• Task requirements: Tally the lines of the records below that contain the string "contact", matching case exactly, and give only the number.

[Saved entries]
-------------------------
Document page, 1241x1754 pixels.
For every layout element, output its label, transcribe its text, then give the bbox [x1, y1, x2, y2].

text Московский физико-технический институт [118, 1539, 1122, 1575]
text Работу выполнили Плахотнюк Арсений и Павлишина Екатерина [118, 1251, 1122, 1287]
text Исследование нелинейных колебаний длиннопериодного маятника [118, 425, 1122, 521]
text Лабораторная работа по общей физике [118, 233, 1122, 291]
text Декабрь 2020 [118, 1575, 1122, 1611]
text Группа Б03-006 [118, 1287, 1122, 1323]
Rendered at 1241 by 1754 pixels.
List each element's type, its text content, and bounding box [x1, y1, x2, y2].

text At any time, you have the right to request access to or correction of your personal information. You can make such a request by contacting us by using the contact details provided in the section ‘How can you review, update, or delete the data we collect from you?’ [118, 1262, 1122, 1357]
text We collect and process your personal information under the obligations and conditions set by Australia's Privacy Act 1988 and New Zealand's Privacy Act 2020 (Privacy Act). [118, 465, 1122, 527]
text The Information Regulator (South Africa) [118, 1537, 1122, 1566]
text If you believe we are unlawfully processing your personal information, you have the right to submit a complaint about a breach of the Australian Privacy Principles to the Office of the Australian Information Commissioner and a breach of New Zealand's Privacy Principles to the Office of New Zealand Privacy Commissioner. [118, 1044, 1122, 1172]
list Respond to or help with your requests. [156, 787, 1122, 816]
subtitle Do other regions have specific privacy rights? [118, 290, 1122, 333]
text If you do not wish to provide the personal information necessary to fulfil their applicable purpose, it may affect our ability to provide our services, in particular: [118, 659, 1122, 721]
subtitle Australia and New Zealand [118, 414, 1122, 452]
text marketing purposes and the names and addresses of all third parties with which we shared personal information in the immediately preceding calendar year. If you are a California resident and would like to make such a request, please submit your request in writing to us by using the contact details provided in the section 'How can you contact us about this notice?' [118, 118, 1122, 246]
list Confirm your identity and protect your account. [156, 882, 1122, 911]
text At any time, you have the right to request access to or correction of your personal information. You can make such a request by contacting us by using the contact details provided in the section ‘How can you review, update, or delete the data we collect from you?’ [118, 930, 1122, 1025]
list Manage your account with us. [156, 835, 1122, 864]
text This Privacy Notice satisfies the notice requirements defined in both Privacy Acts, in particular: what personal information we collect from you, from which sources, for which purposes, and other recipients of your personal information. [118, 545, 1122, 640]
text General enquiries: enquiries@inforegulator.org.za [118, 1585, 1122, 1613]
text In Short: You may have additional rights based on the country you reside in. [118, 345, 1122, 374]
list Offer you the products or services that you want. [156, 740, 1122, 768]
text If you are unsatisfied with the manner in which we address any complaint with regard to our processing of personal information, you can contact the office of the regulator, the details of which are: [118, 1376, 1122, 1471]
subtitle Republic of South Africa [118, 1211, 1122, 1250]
-------------------------
• Exercise result: 4